There were over eighty ribs to be attached to the two frames of the aeroplane. At intervals of about a foot, the front end of each strip was screwed to the top of the forward beam. Extending the strip back over the rear beam, it was made fast there with screws. Two feet of the free end of each strip extended beyond the rear beam. These having been put in place, there was a hasty smoothing of all timbers with sandpaper and another coat of shellac and when Saturday night came, the big skeleton-like, fragile-looking frame, which almost filled the big boatshed, was locked up with the feeling that the hardest work had been accomplished.
By Tuesday night, both planes had been covered. The muslin, cut in full six-foot pieces, had been soaked in Andy’s waterproof solution (equal parts of alum and sugar of lead) and dried. Then one end of a piece was glued to the front edge of the beam and fastened with copper tacks. Carefully the strip was drawn back, and, as it was stretched skin tight, made fast with small tacks to the ribs. The rear end was turned under and glued to prevent raveling.
“This is worse than ribbin’ her,” panted Andy more than once as he pulled at the muslin. “And I reckon the bottom ain’t agoin’ to be any easier.”
Nor was it. But when the work was done, the result of a week’s labor began to look like an aeroplane. The muslin was now treated to a good coat of varnish, which turned the white stretches to a golden brown color.
The next step was the bracing of the frame with wires. Suitable metal plates, with hooks, to be attached to the stanchions to afford points for holding the wires, were not available. Therefore, these were made out of sheet steel by Andy and Captain Anderson in the shop over on Goat Creek.
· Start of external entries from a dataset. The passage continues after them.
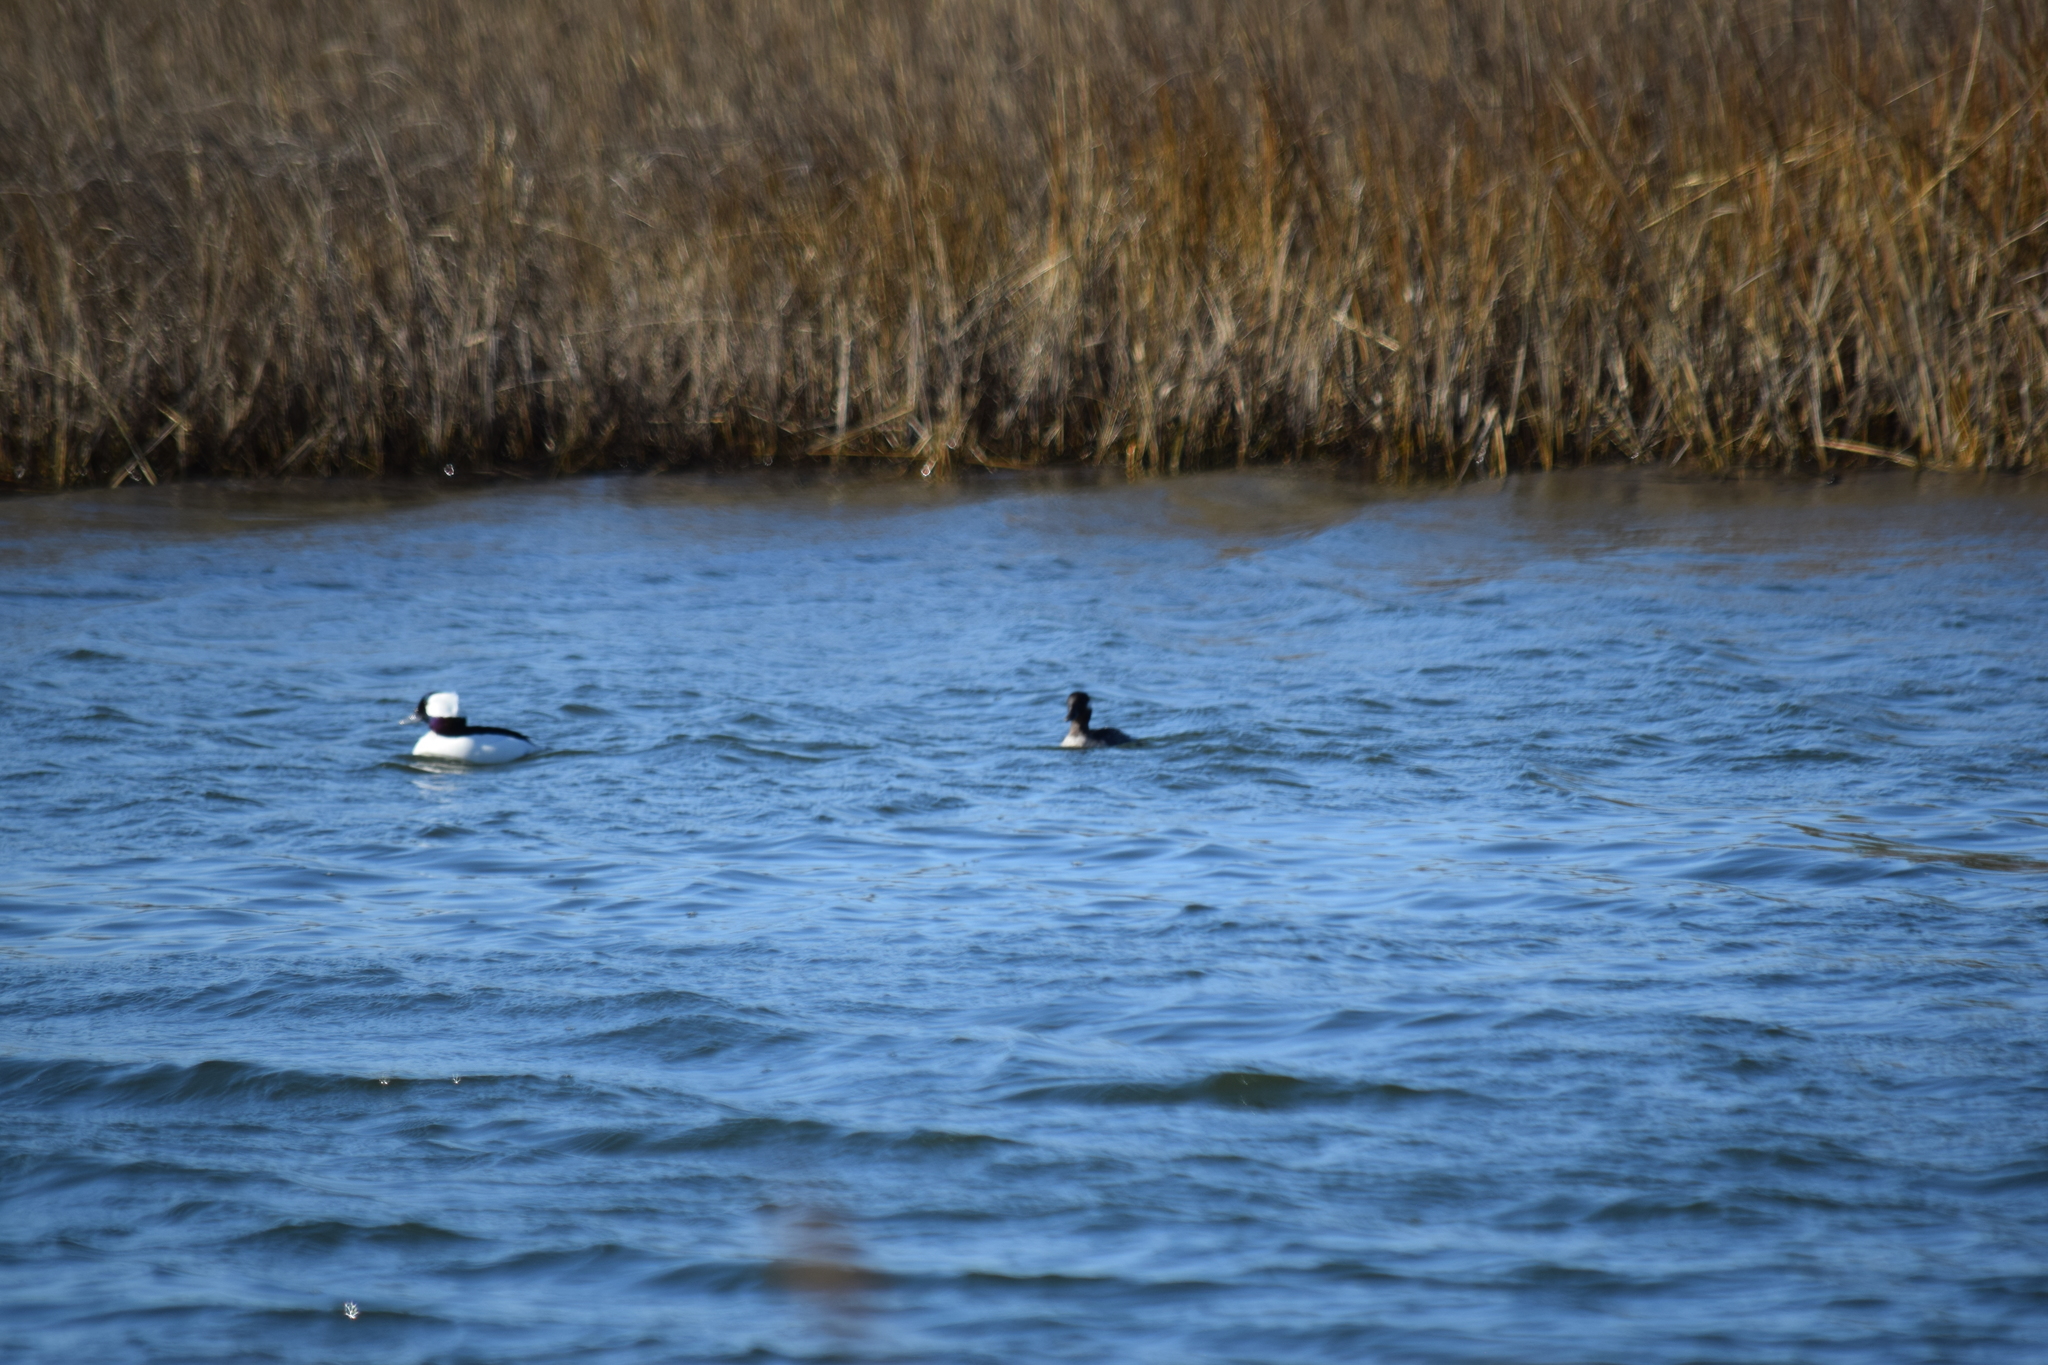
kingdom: Animalia
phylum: Chordata
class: Aves
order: Anseriformes
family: Anatidae
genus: Bucephala
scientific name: Bucephala albeola
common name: Bufflehead
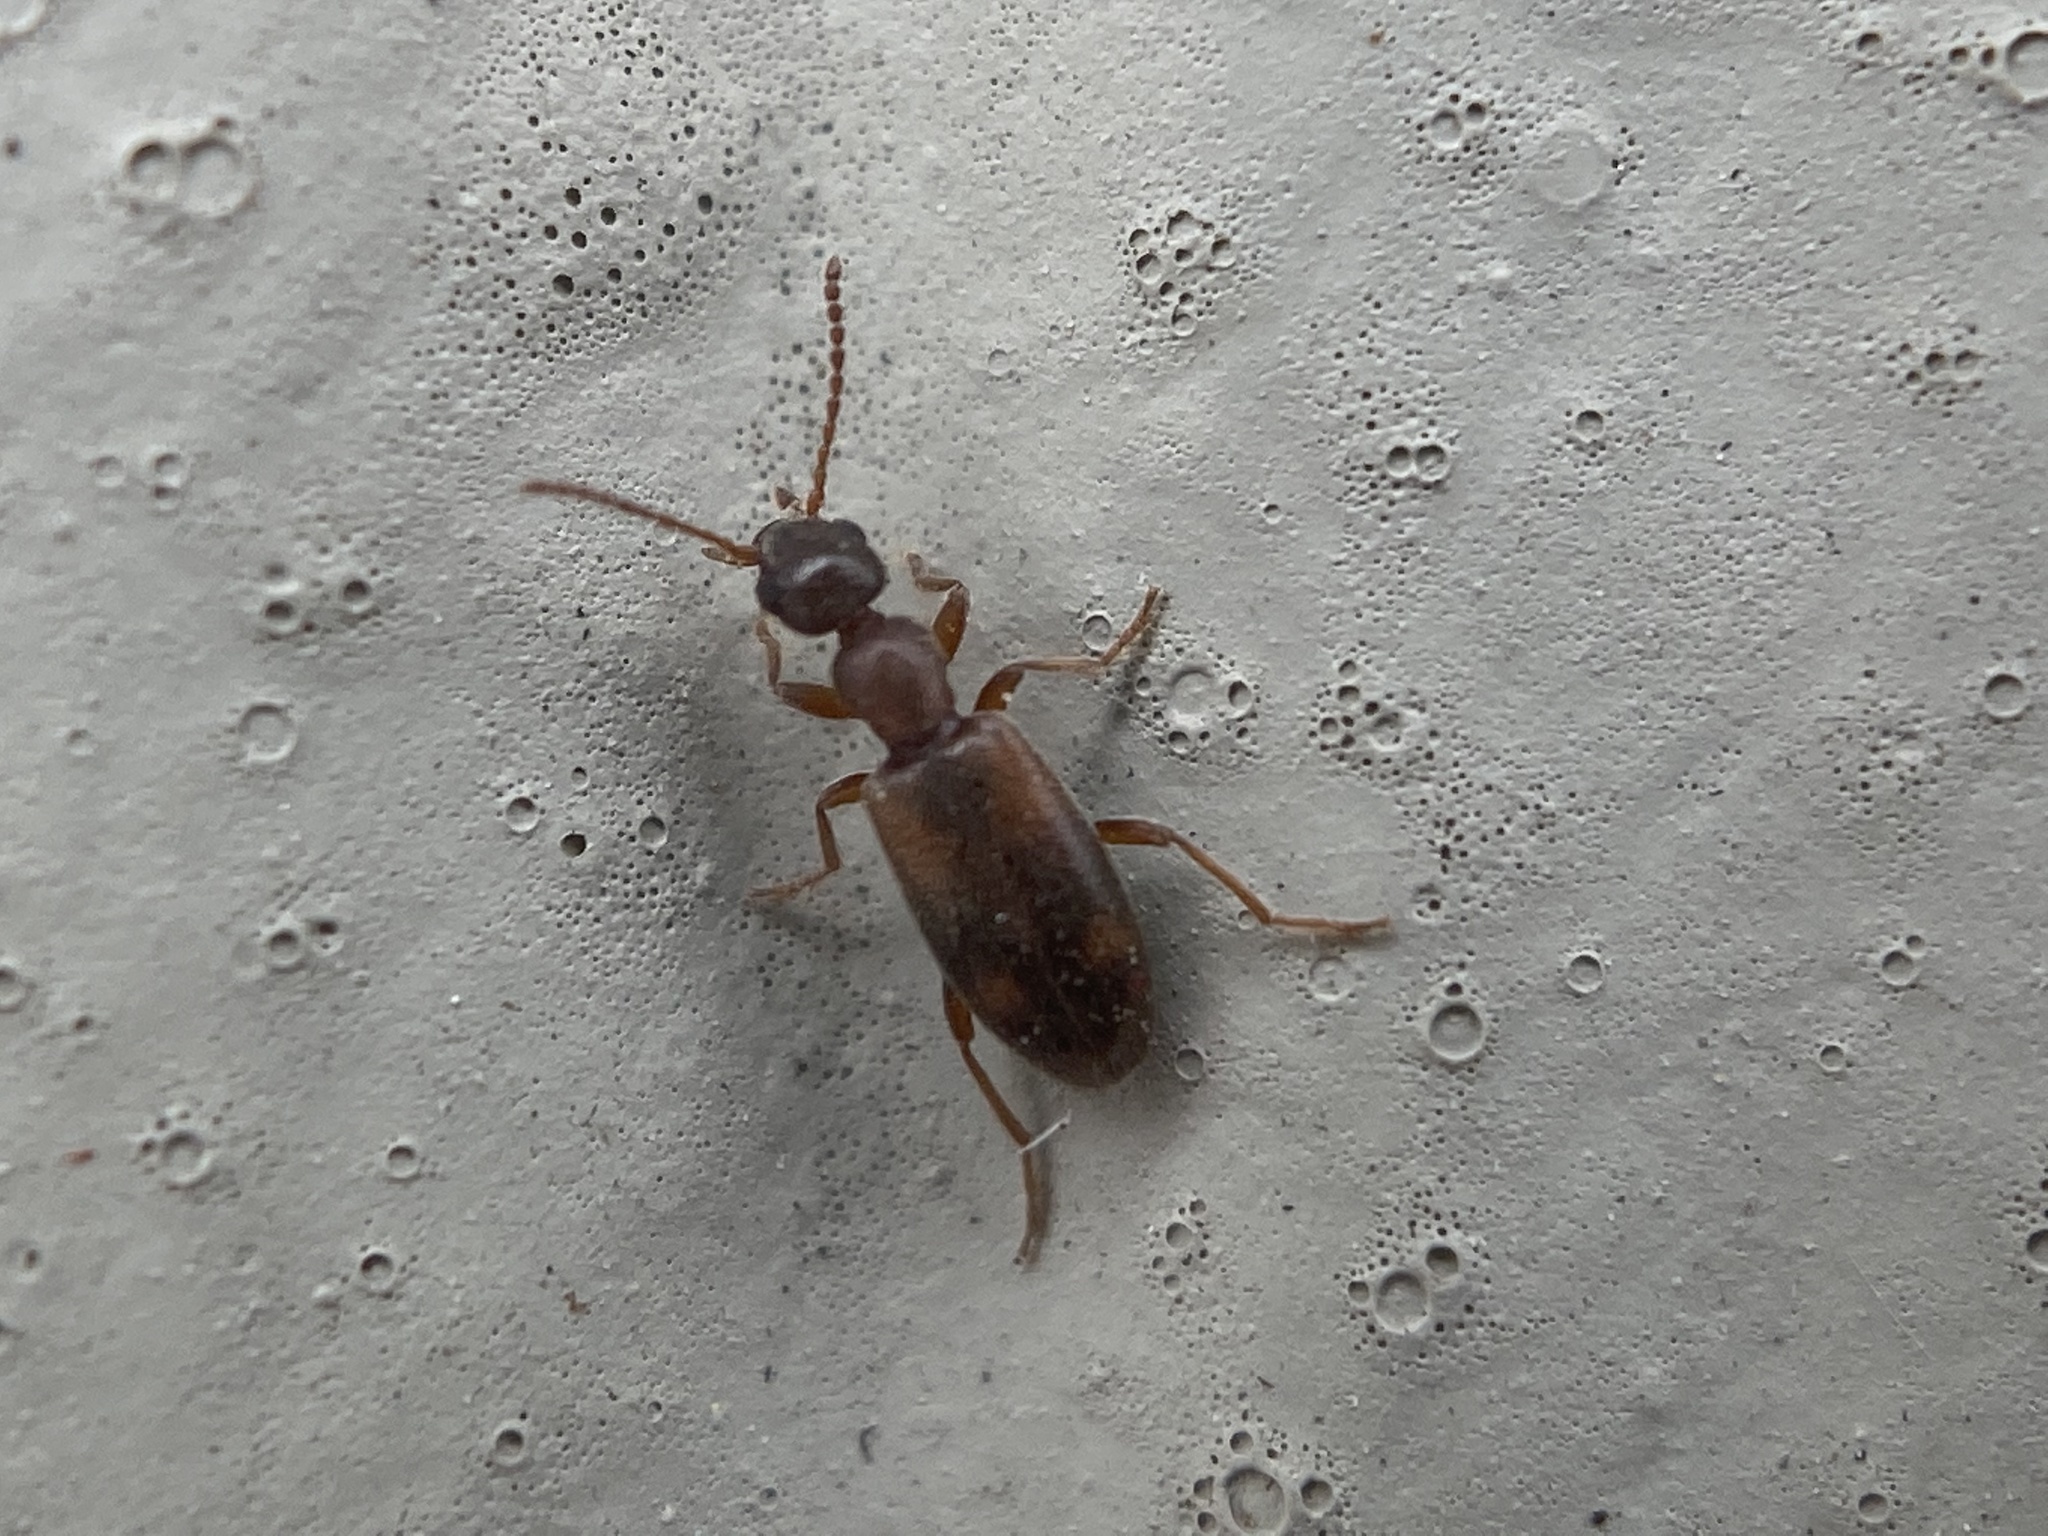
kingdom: Animalia
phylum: Arthropoda
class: Insecta
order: Coleoptera
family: Anthicidae
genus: Anthicus
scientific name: Anthicus cervinus
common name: Cloudy flower beetle
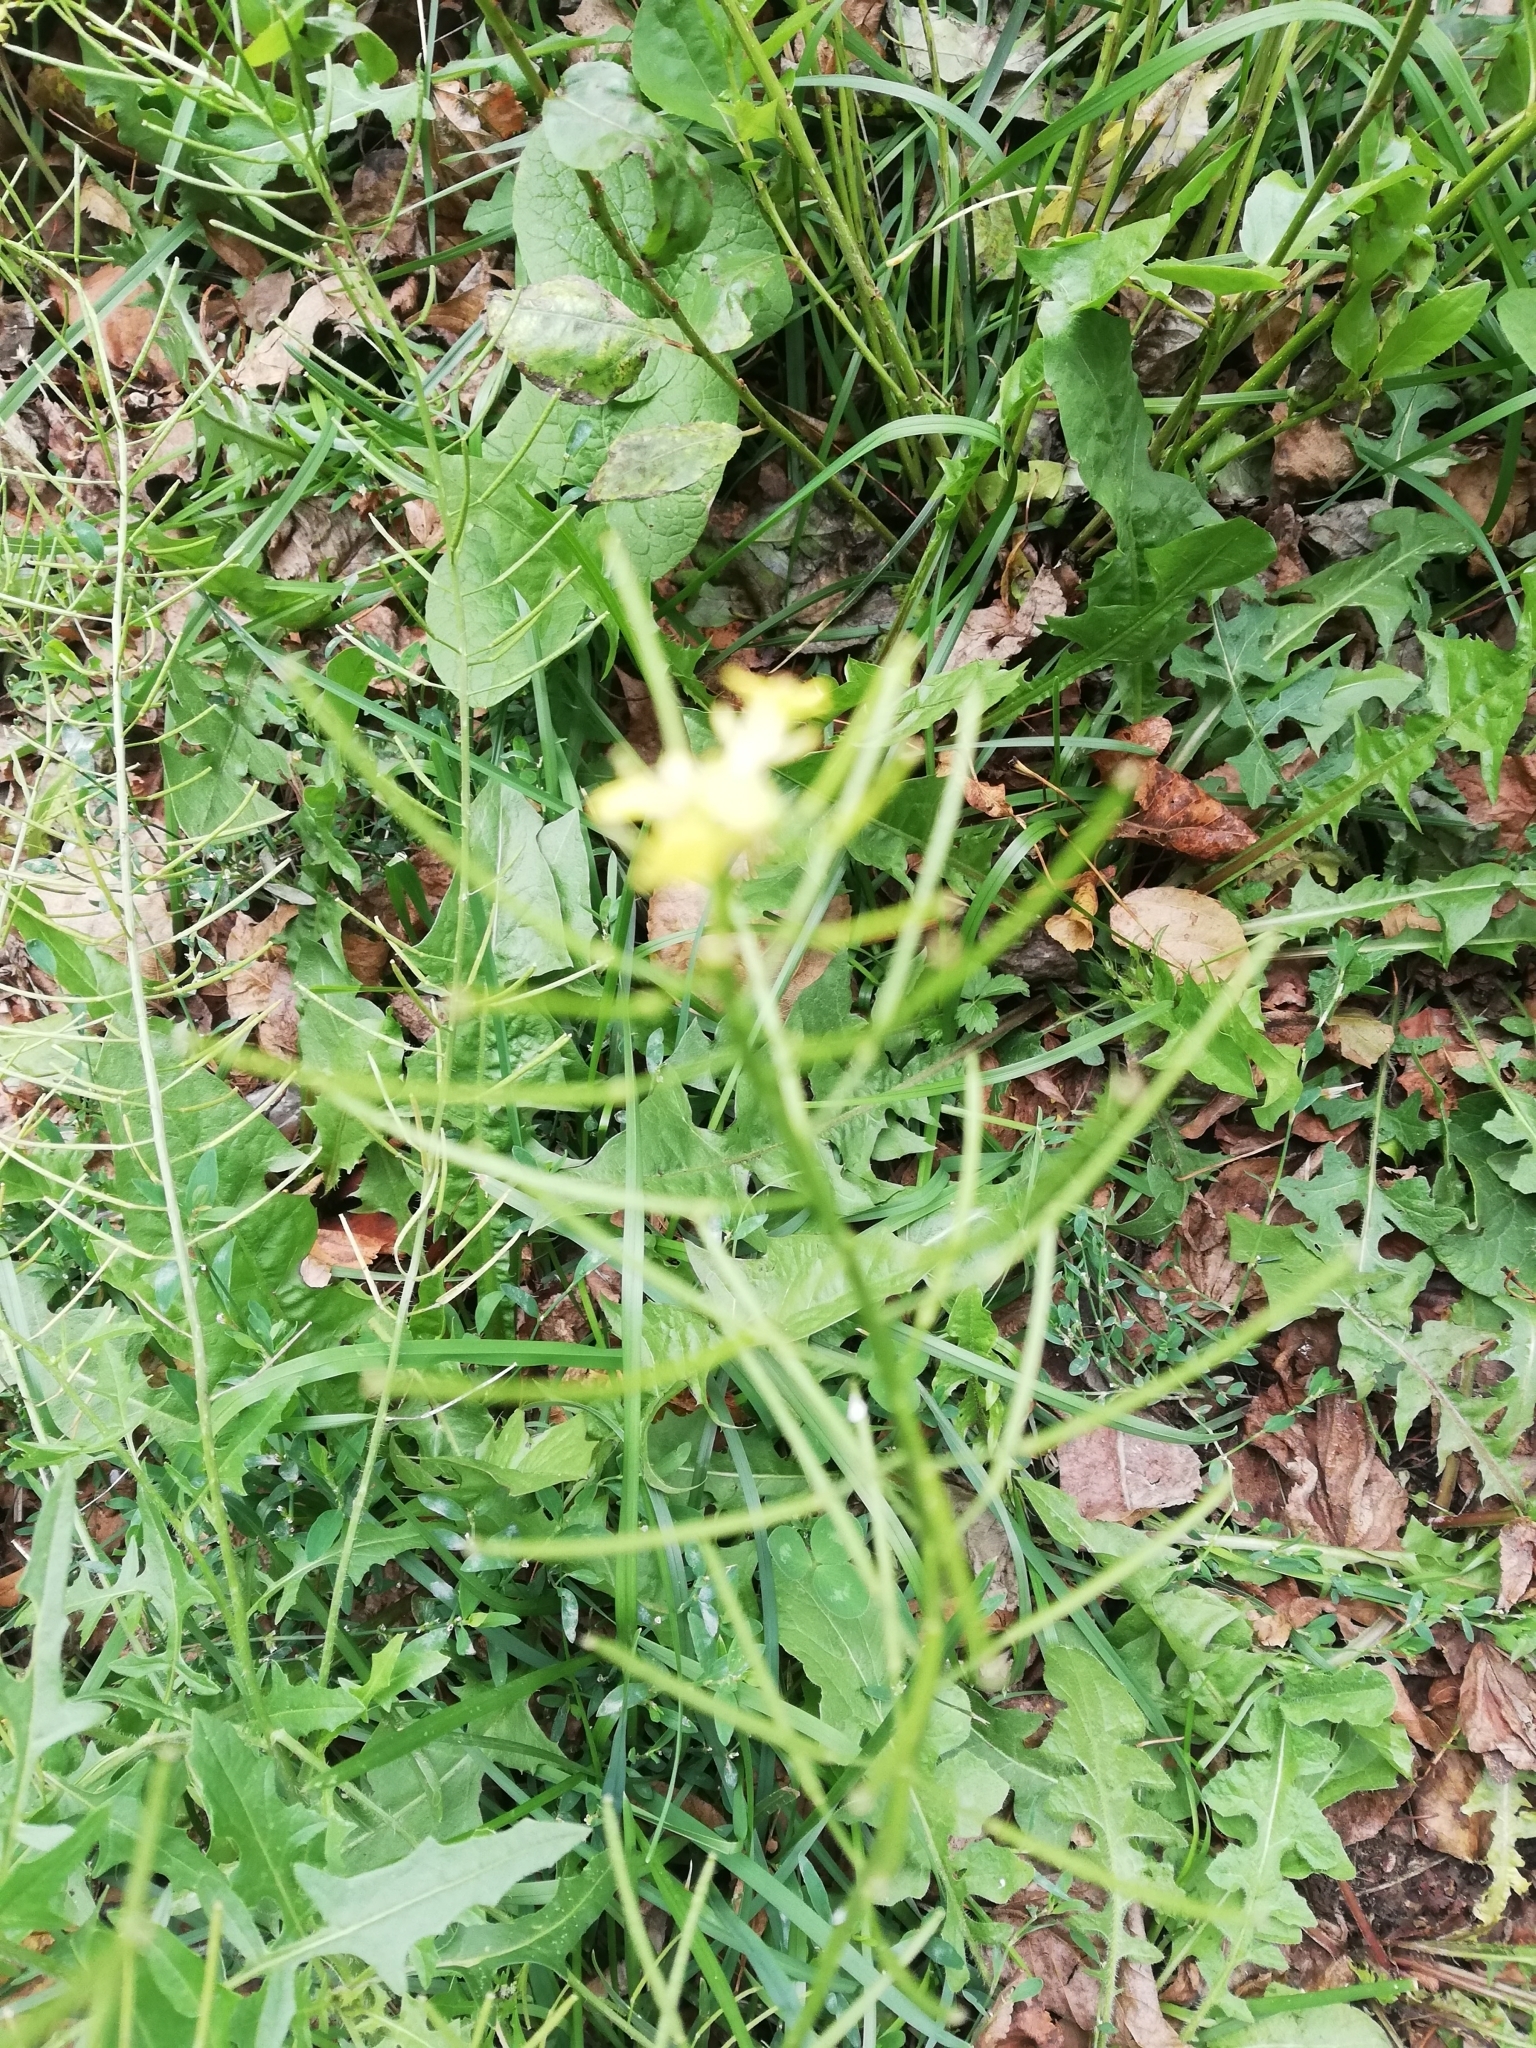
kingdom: Plantae
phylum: Tracheophyta
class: Magnoliopsida
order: Brassicales
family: Brassicaceae
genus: Sisymbrium
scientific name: Sisymbrium loeselii
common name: False london-rocket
Screw holes were bored by the hand drill found there, and an edge of each sheet was turned into a hook by heating the metal in the forge and blue-tempering the plate afterwards.
Progress seemed to be slower now, but the interest in the work increased in proportion. When all the open spaces between the stanchions had been crossed with diagonal wires tied to the steel plates at the top and bottom of each upright and the turn-buckles had been inserted in the middle of each length of wire, the proud artificers were ready to key the unstable frame into rigidity.
This was a most delicate task. Truing the long frame on the floor and squaring its vertical parts with a level, the task was to tighten the wires without warping the sections.
“It’s like tunin’ a piano,” laughed Andy.
“Or tightenin’ a sawbuck,” suggested the captain.
Then Andy discovered that the tightened, straining wires were acutely vibrant, and he began to test his work by twanging the wires with his fingers, like the strings of a harp.